Flavia Galembeck

Nunca as empresas brasileiras deveram tanto no exterior. Mas o temor do calote, que derruba os preços dos títulos, pode trazer uma boa oportunidade para os devedores

Um dos processos interrompidos pelo pedido de recuperação judicial da Oi, anunciado no dia 20 de junho, foi a reestruturação de suas dívidas. Gestores de fundos americanos como Pimco, BlackRock e Citadel, entre outros, tinham US$ 14 bilhões a receber e, em abril, a operadora havia contratado a consultoria americana Moelis & Co. para negociar condições e prazos de pagamento. O caso da Oi está longe de ser o único. Nunca, desde a crise da dívida externa dos anos 1980, o Brasil ofereceu tanto risco para seus credores. A diferença é que, agora, a inadimplência deverá vir das empresas privadas.

O calote bateu recorde em 2015: dez empresas brasileiras ficaram inadimplentes, exemplo da Odebrecht Óleo e Gás (OOG). Em dezembro, a Petrobras rescindiu contratos de operação de uma sonda, o que comprometeu o caixa destinado a pagar juros. A OOG havia emitido bônus garantidos pela receita das sondas, com juros de até 6,75% ao ano, e notas perpétuas, não garantidas, com juros anuais de 7% - e não conseguiu pagar. Em nota, a OOG informou que está pagando os juros dos bônus garantidos. "No que tange aos bônus perpétuos, a empresa decidiu não quitar uma parcela de juros, no valor de US$ 9,6 milhões, em abril, para preservar sua liquidez e continuar operando normalmente."

Os setores com problemas variaram do agronegócio – nomes como Arcalco, Ceagro, Usina São João e o grupo Virgolino de Oliveira, além da Tonon Bioenergia (que faliu). Passaram pela Cimentos Tupy, e chegaram a construtoras enroladas na Lava Jato como a Schahin (que entrou em recuperação judicial), Galvão Engenharia e OAS. Todas essas empresas deixaram, discretamente, de honrar seus compromissos internacionais. De acordo com a consultoria de informações financeiras Gimme Credit, 15% dos 779 bônus de empresas não financeiras de mercados emergentes, brasileiras incluídas, estavam inadimplentes em abril.

Mais casos como esse podem ocorrer, pois as companhias brasileiras nunca deveram tanto no exterior. Segundo o Banco Central (BC) a dívida externa privada quase dobrou entre 2009 e 2015. Ela foi de US$ 113 bilhões para US$ 207 bilhões. Nesse período, a dívida externa pública cresceu apenas 37%, passando de US$ 95 bilhões para US$ 130 bilhões. Se incluirmos na fatura os compromissos de subsidiárias internacionais, o total a pagar cresce para US$ 270 bilhões.

Essa montanha de dívida foi construída nos últimos sete anos. A conquista do grau de investimento pela República em 2008 permitiu captar como nunca antes na história deste país. Obter crédito barato e longo é essencial para qualquer empresa. O problema foi que esse movimento bateu de frente com a crise. Nos últimos meses, a perda do grau de investimento e a perspectiva de alta dos juros nos Estados Unidos mudaram o cenário e as empresas agora têm de pagar mais caro pelo dinheiro.

## Tarefa proposta 1
Reescreva o trecho da matéria sobre a dívida externa das empresas que começa nas palavras "Essa montanha de" e termina depois de "caro pelo dinheiro.", atualizando "Estados Unidos" para "EUA".

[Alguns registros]
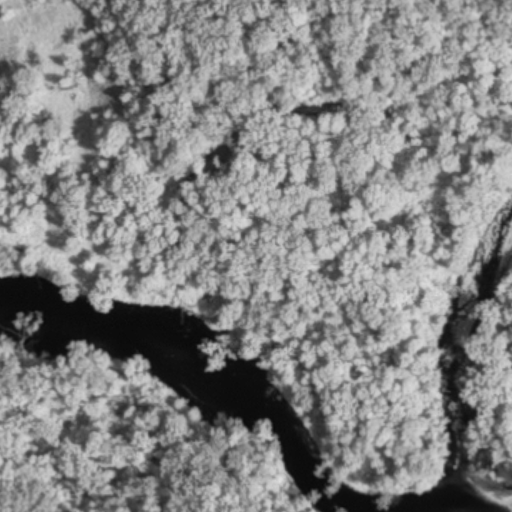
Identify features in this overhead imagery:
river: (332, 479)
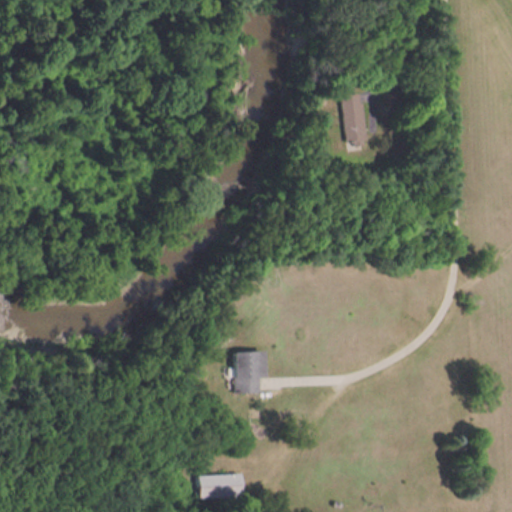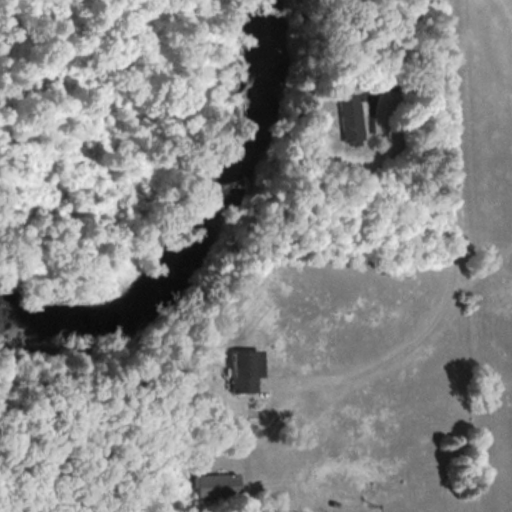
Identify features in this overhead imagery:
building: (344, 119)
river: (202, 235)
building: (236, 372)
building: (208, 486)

* * *

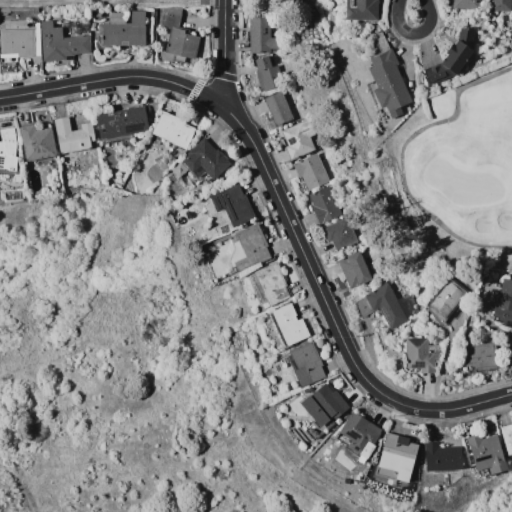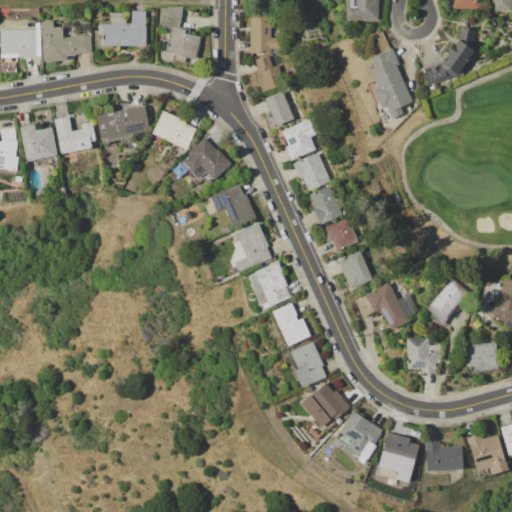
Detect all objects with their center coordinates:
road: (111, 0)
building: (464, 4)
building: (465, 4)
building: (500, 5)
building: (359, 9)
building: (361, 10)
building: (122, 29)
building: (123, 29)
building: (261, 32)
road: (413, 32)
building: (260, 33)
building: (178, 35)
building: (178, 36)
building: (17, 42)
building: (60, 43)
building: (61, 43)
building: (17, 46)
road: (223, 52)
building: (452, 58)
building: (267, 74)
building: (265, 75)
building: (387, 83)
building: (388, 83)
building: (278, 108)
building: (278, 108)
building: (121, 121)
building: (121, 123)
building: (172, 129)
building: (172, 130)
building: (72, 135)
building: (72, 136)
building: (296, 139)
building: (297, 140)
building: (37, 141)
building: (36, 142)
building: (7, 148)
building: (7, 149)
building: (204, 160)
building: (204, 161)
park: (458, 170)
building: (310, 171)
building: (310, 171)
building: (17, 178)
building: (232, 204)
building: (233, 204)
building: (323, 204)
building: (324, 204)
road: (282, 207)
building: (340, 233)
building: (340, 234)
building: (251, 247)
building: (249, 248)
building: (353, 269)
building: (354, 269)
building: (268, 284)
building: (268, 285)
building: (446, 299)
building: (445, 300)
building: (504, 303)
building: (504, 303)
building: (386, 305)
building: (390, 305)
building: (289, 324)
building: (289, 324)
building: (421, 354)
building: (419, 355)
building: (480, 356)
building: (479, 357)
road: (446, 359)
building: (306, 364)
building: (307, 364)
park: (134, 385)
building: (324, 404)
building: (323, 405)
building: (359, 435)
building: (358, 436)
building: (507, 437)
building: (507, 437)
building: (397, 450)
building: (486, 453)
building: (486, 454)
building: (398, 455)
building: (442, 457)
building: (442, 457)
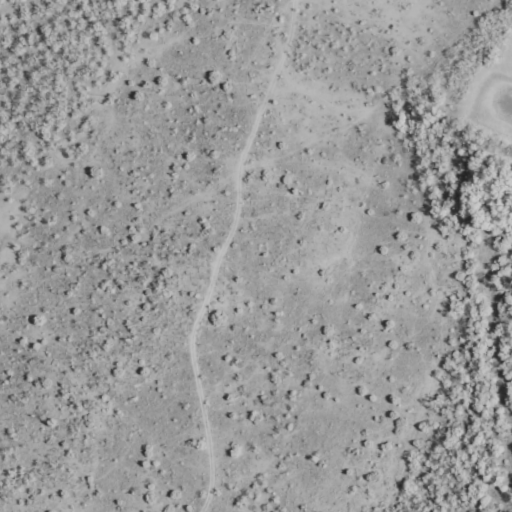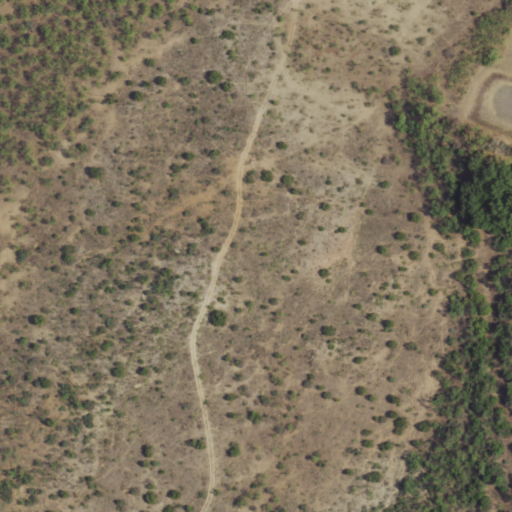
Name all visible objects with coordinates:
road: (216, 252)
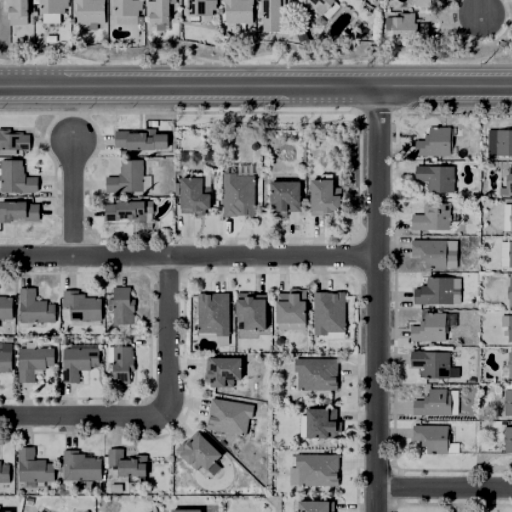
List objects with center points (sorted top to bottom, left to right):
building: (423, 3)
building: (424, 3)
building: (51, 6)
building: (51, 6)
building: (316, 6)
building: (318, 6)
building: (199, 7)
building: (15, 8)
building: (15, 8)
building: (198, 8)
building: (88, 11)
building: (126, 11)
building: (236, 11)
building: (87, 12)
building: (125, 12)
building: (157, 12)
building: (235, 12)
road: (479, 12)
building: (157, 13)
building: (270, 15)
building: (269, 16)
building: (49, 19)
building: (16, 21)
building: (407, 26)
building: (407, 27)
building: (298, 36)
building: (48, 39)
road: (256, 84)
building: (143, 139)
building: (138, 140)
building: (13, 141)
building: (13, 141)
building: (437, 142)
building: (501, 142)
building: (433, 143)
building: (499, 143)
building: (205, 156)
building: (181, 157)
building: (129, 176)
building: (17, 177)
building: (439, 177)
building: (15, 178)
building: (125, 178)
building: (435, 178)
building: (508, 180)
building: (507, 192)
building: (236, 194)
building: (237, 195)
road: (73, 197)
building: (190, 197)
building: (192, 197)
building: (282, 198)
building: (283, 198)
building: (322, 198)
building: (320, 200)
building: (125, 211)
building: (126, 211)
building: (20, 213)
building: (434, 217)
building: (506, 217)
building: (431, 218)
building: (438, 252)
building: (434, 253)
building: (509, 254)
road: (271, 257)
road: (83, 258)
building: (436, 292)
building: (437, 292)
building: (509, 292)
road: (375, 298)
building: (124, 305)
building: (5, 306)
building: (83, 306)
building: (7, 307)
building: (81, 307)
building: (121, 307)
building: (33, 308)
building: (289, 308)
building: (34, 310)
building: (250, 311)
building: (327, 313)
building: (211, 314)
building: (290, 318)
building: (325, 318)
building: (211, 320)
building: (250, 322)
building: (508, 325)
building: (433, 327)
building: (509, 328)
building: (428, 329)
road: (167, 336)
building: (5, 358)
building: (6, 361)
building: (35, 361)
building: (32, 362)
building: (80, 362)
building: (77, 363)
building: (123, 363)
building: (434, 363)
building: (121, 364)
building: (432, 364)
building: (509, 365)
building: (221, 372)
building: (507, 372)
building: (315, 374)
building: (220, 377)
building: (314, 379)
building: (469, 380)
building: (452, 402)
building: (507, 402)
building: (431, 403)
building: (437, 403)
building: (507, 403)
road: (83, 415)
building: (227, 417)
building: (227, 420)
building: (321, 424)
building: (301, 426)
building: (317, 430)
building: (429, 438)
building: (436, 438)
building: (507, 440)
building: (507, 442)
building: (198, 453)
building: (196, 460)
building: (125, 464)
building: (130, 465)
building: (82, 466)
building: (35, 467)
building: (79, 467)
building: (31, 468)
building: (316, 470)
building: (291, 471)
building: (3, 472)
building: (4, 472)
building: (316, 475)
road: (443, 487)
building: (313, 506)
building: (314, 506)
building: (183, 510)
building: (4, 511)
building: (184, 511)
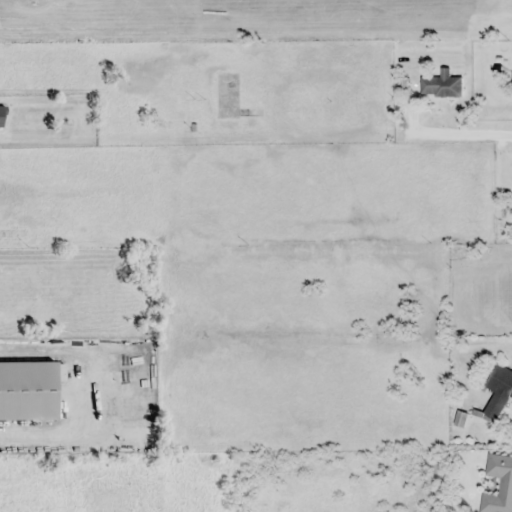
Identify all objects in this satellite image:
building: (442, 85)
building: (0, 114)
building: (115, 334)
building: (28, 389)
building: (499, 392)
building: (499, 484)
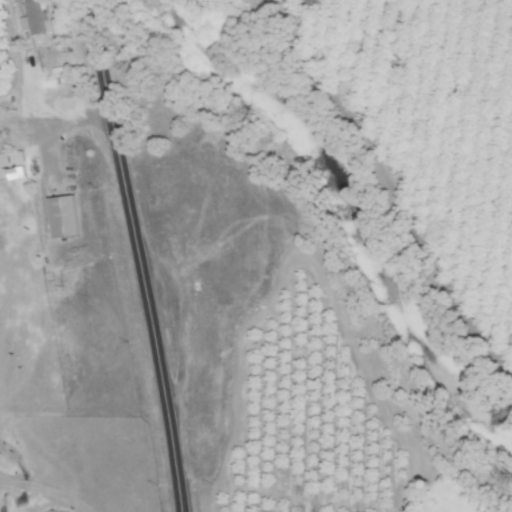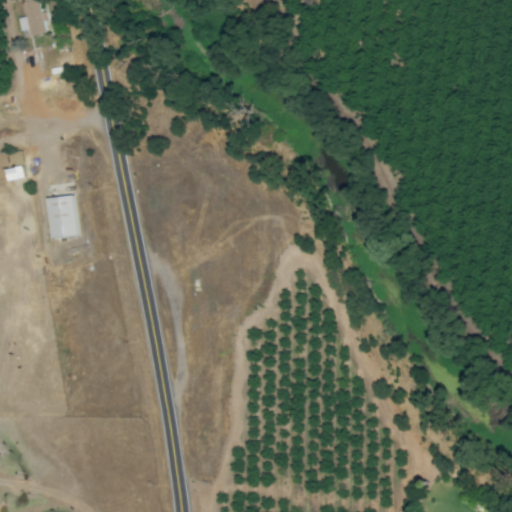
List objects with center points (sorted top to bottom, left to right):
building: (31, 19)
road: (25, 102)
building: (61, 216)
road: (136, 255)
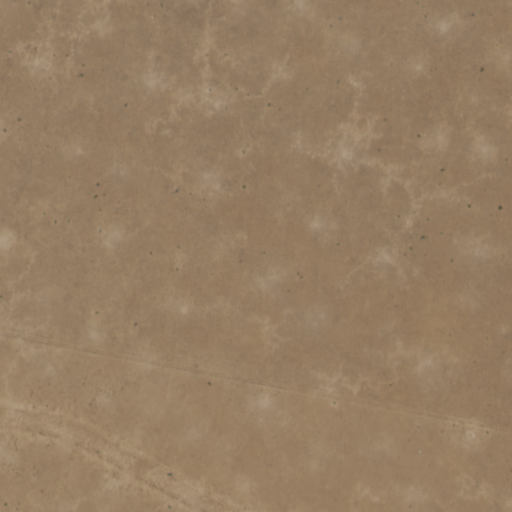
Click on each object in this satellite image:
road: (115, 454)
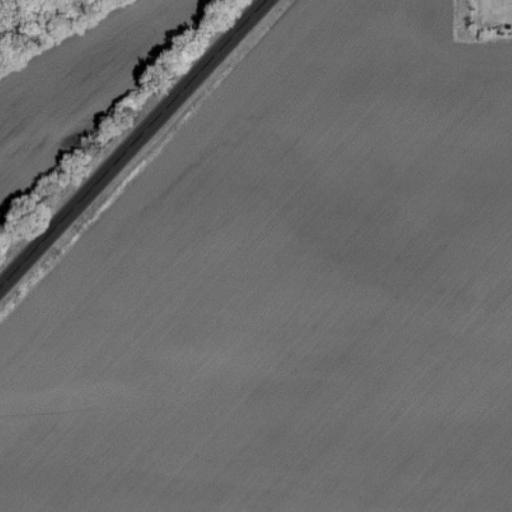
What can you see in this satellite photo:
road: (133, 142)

## Tarefa proposta 2
Organize como CSV de duas colunas, "pedido" e "resposta", os registros que vão da linha que contém "What can you" até a linha que contém "road: (133, 142)", inclusive. Faça uma linha por pedido, com o texto e a resposta entre aspas, cada um em seu campo, e troque as quebras de linha por espaços.

## Resultado 1
Essa montanha de dívida foi construída nos últimos sete anos. A conquista do grau de investimento pela República em 2008 permitiu captar como nunca antes na história deste país. Obter crédito barato e longo é essencial para qualquer empresa. O problema foi que esse movimento bateu de frente com a crise. Nos últimos meses, a perda do grau de investimento e a perspectiva de alta dos juros nos EUA mudaram o cenário e as empresas agora têm de pagar mais caro pelo dinheiro.

## Resultado 2
pedido,resposta
"What can you see in this satellite photo:","road: (133, 142)"